The promise of 3-D printing is that we can generate any arbitrary shape at the push of a button, which sounds pretty impressive until you realize that auto-generating any arbitrary 3-D shape is exactly what living organisms have been up to since the invention of multicellular life.
Now designers at IDEO have teamed up with scientists at the Lim Lab at the University of California, San Francisco to envision a “provocation” (that’s designer-ese for thought experiment) in which they explore the possibilities of exploiting known properties of microorganisms to literally “grow” the products we use every day.
The ultimate goal of their collaboration is to “program” any desired shape through a combination of manipulations carried out in the lab–from genetic engineering to novel growth media.
In their first visual exploration of this possibility, they decided to expand on an already-demonstrated property of certain E. coli bacteria. These bugs were genetically engineered to be responsive to light, creating so-called “bacterial photographs.”
From there, Will Carey and Adam Reineck of IDEO teamed up with Reid Williams, a Ph.D. candidate at UCSF, to imagine a photo-sensitive microorganism that would have its light-sensitive switch linked to a different property–say, the production of a hard shell.
The result, visualized here, could be a tough and durable everyday object made out of cells encased in cellulose–the stuff in plants–or chitin, which is the major component of lobster shells.
It’s important to note that at this stage, this process is still entirely conceptual. But it is based on real science, and that’s the whole point: design provocations like these help people think outside the mental boxes we’ve all been put in by our limited knowledge of what’s happening at the frontiers of science.
“One day if we understand how to program [living organisms,] we can encode things beyond software–we could encode materiality” says Carey. “That’s already happening in nature, but we have no idea how to do that ourselves.”
Intriguingly, objects made from living organisms could have unique properties that go beyond their mode of manufacture. In this conception, the bacteria used to grow the cup include some that are an aid to digestion. In other words, probiotics. Embedded in the original culture from which it was grown, and therefore the walls of the cup, the same beasties that give yogurt its healthful punch would leach into water poured into the vessel.
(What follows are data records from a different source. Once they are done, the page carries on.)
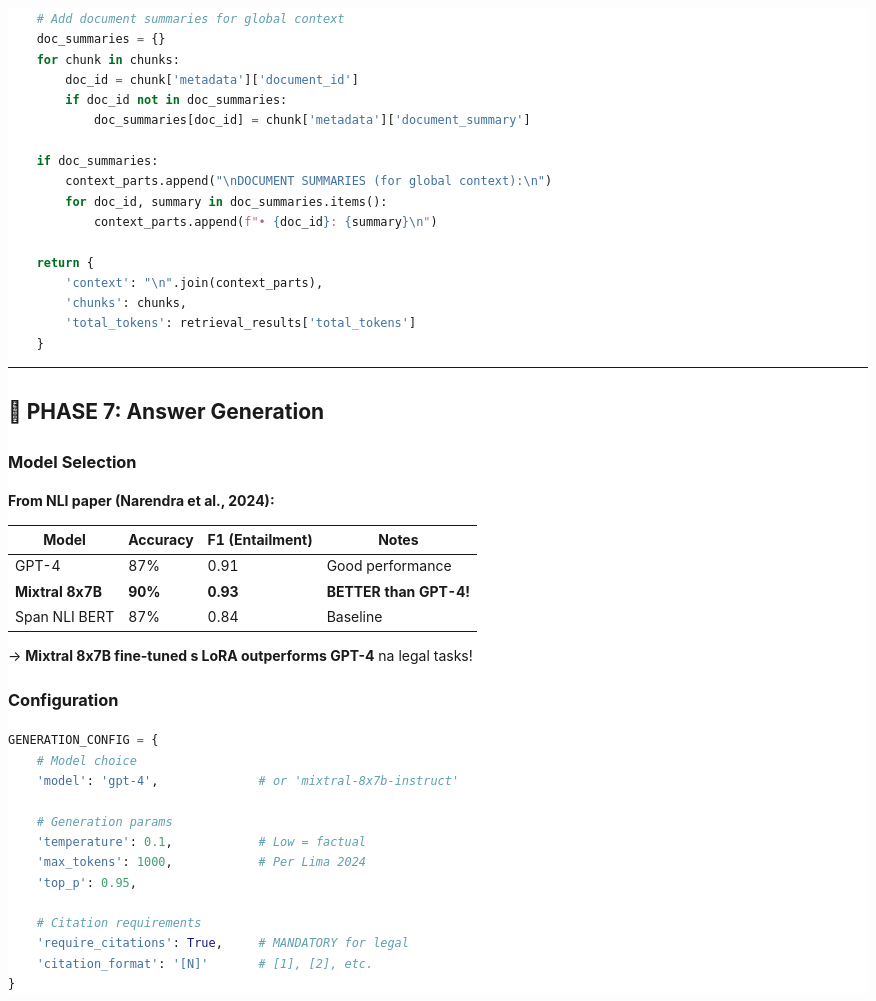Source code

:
 ```python
    # Add document summaries for global context
    doc_summaries = {}
    for chunk in chunks:
        doc_id = chunk['metadata']['document_id']
        if doc_id not in doc_summaries:
            doc_summaries[doc_id] = chunk['metadata']['document_summary']

    if doc_summaries:
        context_parts.append("\nDOCUMENT SUMMARIES (for global context):\n")
        for doc_id, summary in doc_summaries.items():
            context_parts.append(f"• {doc_id}: {summary}\n")

    return {
        'context': "\n".join(context_parts),
        'chunks': chunks,
        'total_tokens': retrieval_results['total_tokens']
    }
```

---

## 🤖 PHASE 7: Answer Generation

### Model Selection

**From NLI paper (Narendra et al., 2024):**

| Model | Accuracy | F1 (Entailment) | Notes |
|-------|----------|-----------------|-------|
| GPT-4 | 87% | 0.91 | Good performance |
| **Mixtral 8x7B** | **90%** | **0.93** | **BETTER than GPT-4!** |
| Span NLI BERT | 87% | 0.84 | Baseline |

→ **Mixtral 8x7B fine-tuned s LoRA outperforms GPT-4** na legal tasks!

### Configuration

```python
GENERATION_CONFIG = {
    # Model choice
    'model': 'gpt-4',              # or 'mixtral-8x7b-instruct'

    # Generation params
    'temperature': 0.1,            # Low = factual
    'max_tokens': 1000,            # Per Lima 2024
    'top_p': 0.95,

    # Citation requirements
    'require_citations': True,     # MANDATORY for legal
    'citation_format': '[N]'       # [1], [2], etc.
}
```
The results would challenge one of the primary tenets of consumer goods; namely, that packaging is secondary to the product being sold. In this case, the packaging actually generates the product for which the consumer paid–a healthful drink. Eliminating the liquid itself from the totality of what has to be shipped could significantly lower the energy and carbon impact of the product.
“At this stage of the game in synthetic biology, the state of the art is to make a soluble chemical–say, a biofuel,” says Williams, the scientist. “But what’s next? One challenge for science is to make a tangible material. To put genes into an organism to make them self-aggregate into a solid material with the desired properties. Adding to that is this idea that when we envision an object’s living material, it’s not tied to static properties of the material–we could encode active properties.”
With thinking like that on the table, the sky is the limit for things we grow rather than make. Objects could be self-repairing, or they could change colors in the presence of certain toxins, as some engineered plants already do when in the presence of land mines. There would also be consequences, of course, as there were for New York’s Museum of Modern Art when a jacket made out of mice cells ran amok and had to be put down.